“Top 100 brilliant budget restaurants,” “Eat on the cheap,” “Awesome eats for a fiver.” As a city, London is obsessed with finding a bargain. Especially at a time when there’s barely any change from £20 for avocado on toast and a latte. But the increasing importance of terms like ‘budget’ and ‘cheapness’ brings with it some problems. What is a cheap eat: something that costs £20 for a meal? £10 for a lunch? £5 for a snack? This fixation on price means that the “cheap eats” can be relegated to a lower rung than more feted restaurants — best of the rest, a last resort for that last weekend before pay day.

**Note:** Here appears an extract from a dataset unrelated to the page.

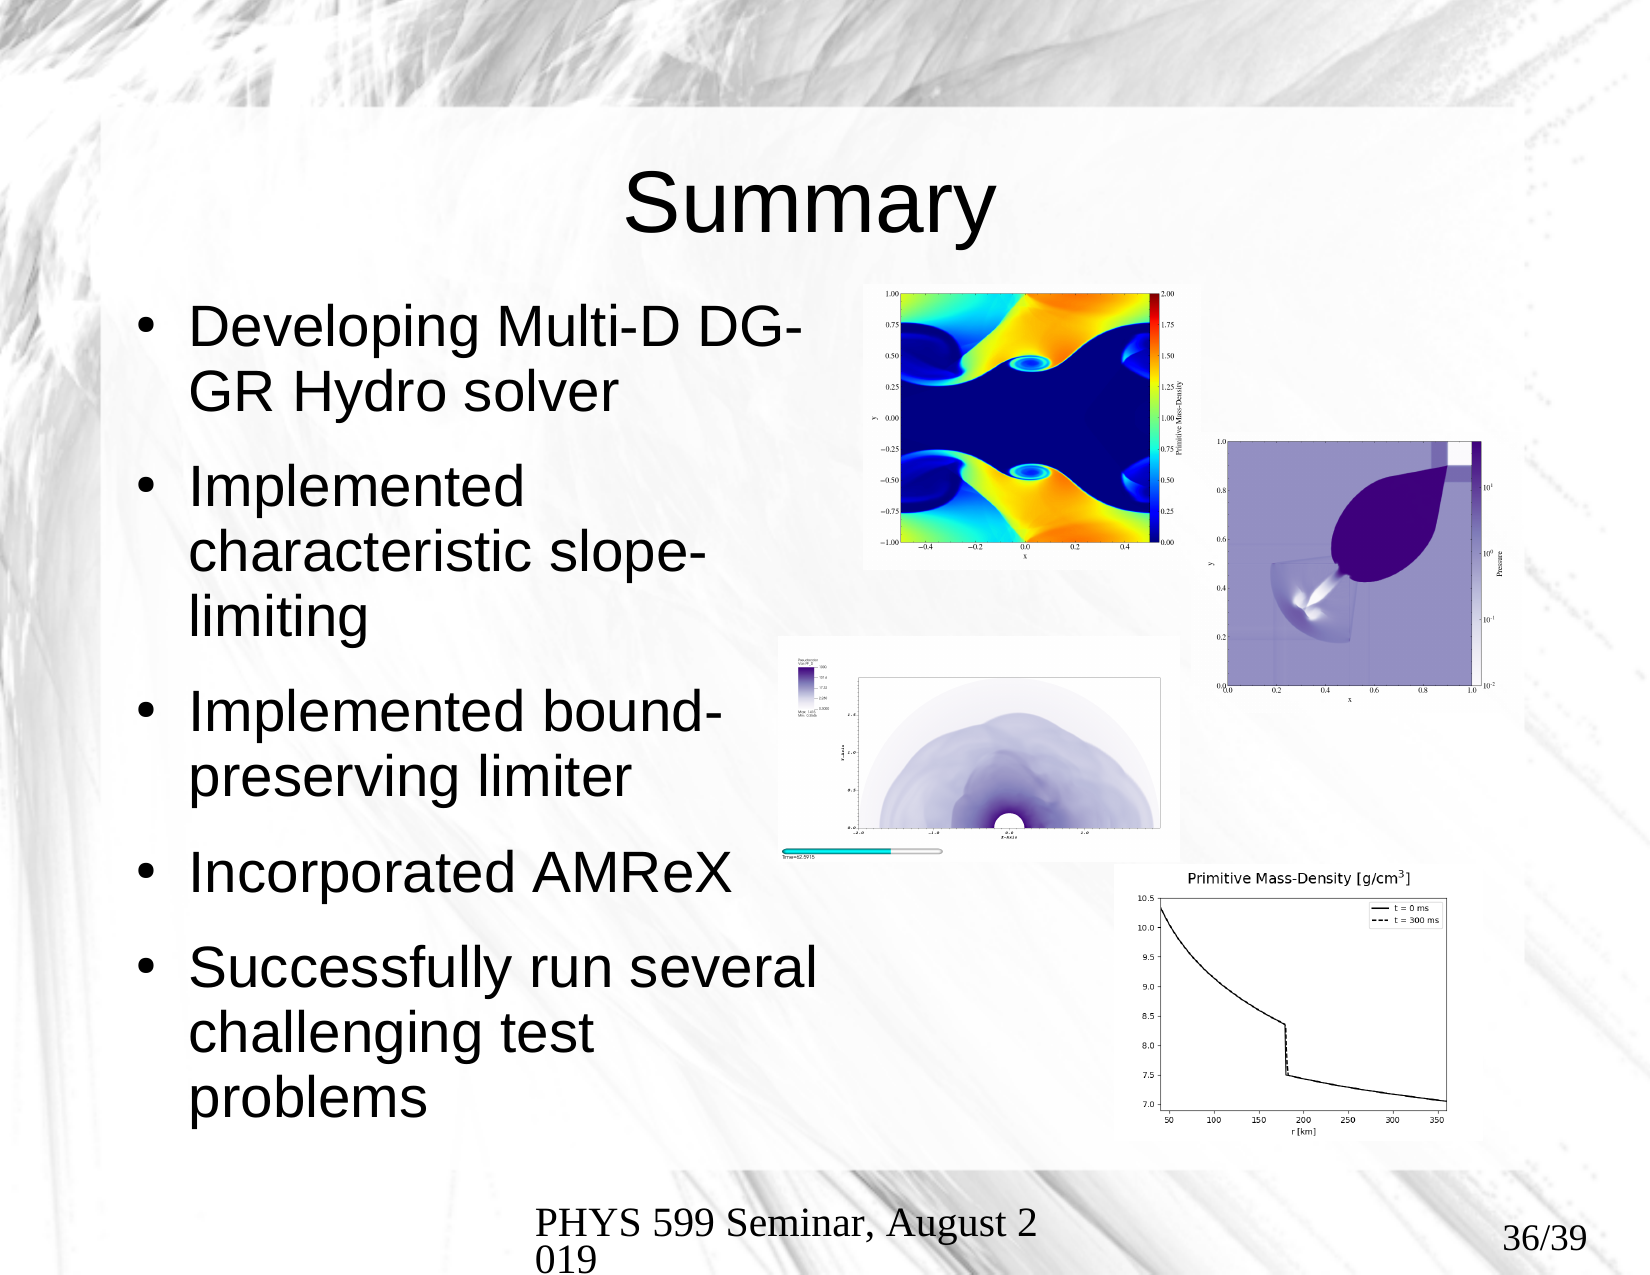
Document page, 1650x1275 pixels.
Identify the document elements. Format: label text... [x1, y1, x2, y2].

But cheapness can be suggestive of other, more important qualities too. It suggests value — a virtue in scarce supply in a city of rising rents and costs. It suggests generosity, and the primacy of the idea that a restaurant should feed its guests rather than impress them. It suggests community, for those cafes and restaurants which have chosen to serve the needs of the local — often a working class or immigrant — population, particularly during coronavirus lockdown when a polo-mint economy gave restaurants outside the centre a new relevancy.

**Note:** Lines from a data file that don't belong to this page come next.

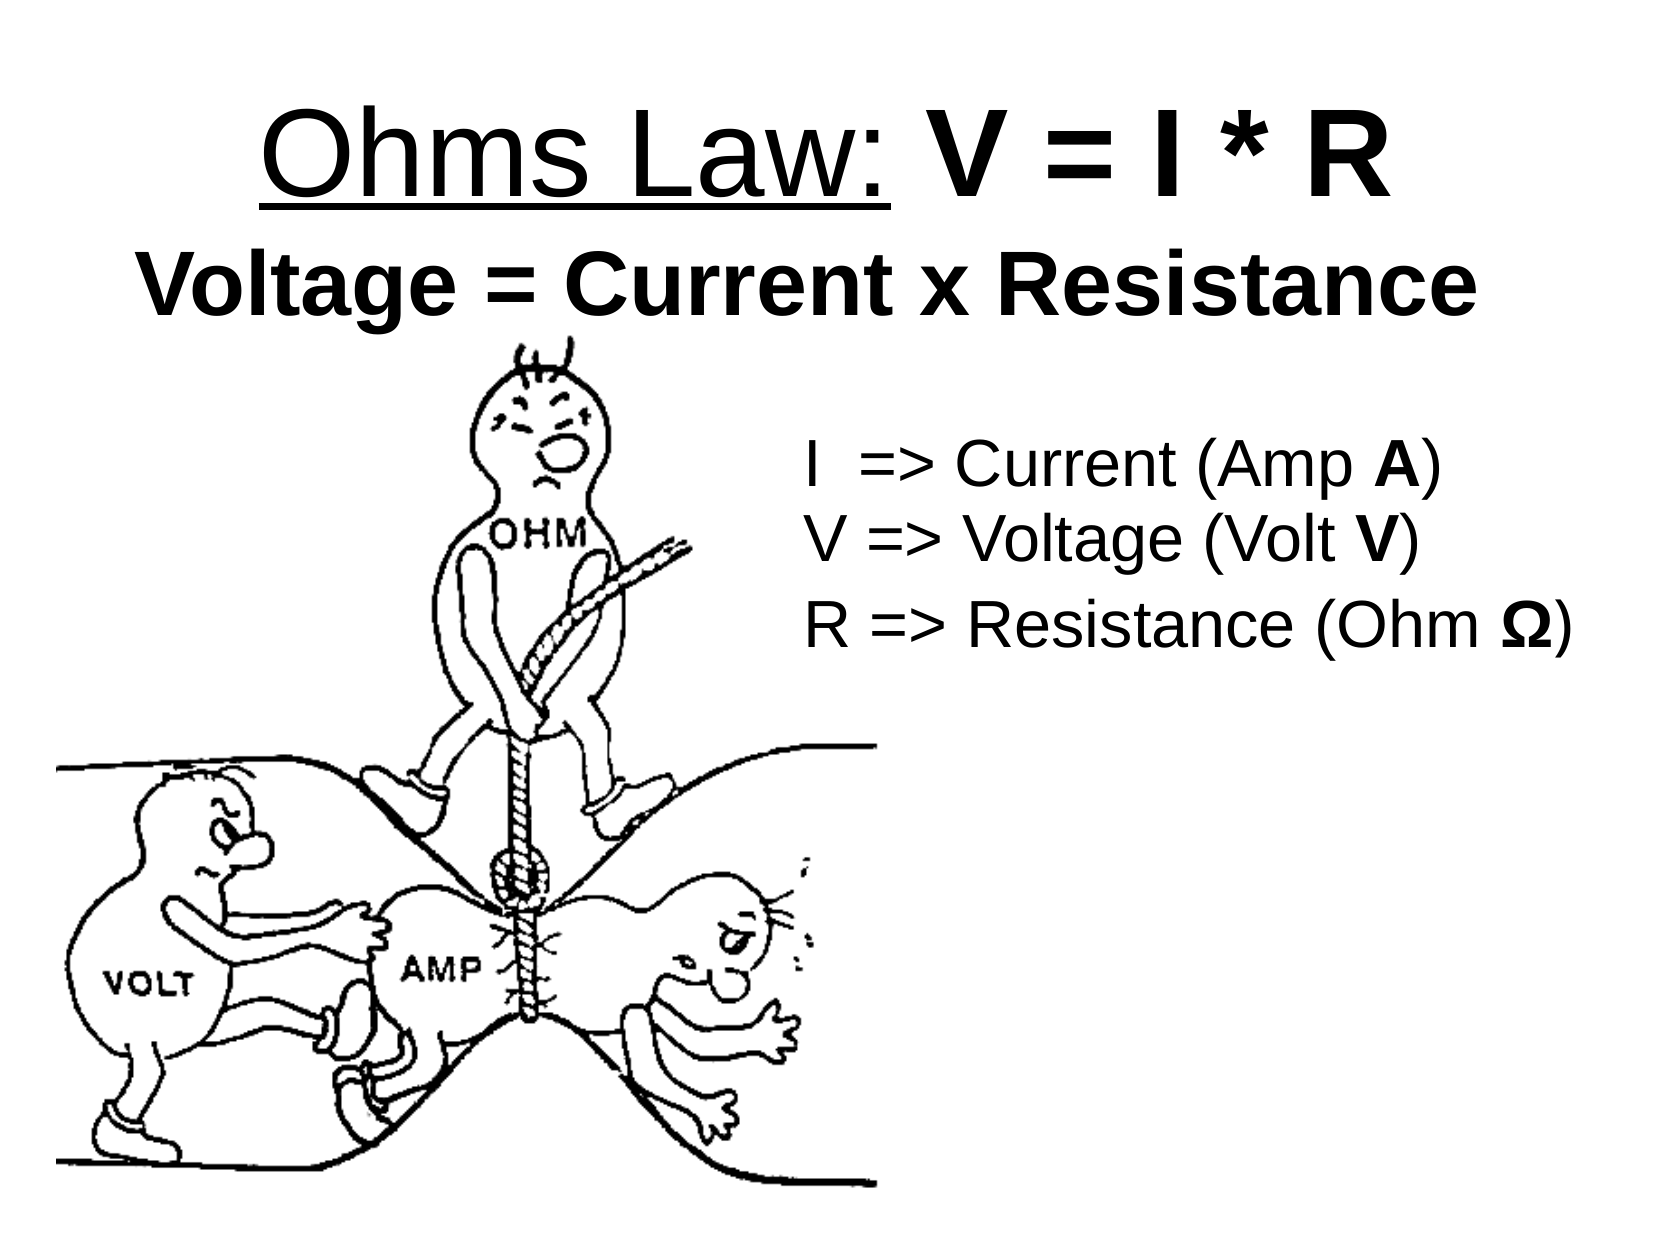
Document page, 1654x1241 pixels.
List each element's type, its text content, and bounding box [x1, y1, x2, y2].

picture [56, 320, 881, 1206]
text_box I => Current (Amp A) V => Voltage (Volt V) R => Resistance (Ohm Ω) [881, 418, 1613, 692]
text_box [45, 195, 1606, 415]
text_box Voltage = Current x Resistance [120, 225, 1531, 343]
title Ohms Law: V = I * R [82, 49, 1571, 195]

The Eater London 38 is a guide to the most innovative and essential restaurants in London, the restaurants that have turned London into a destination food city and the most vital place to eat out in Europe. The following list of restaurants is essential in another way: for Londoners, these restaurants span all the neighbourhoods and cuisines that define the city. They’re the places to visit two, three times a week for cooking that tends towards home and comfort. They’re reminders that sometimes great value just means ... Great.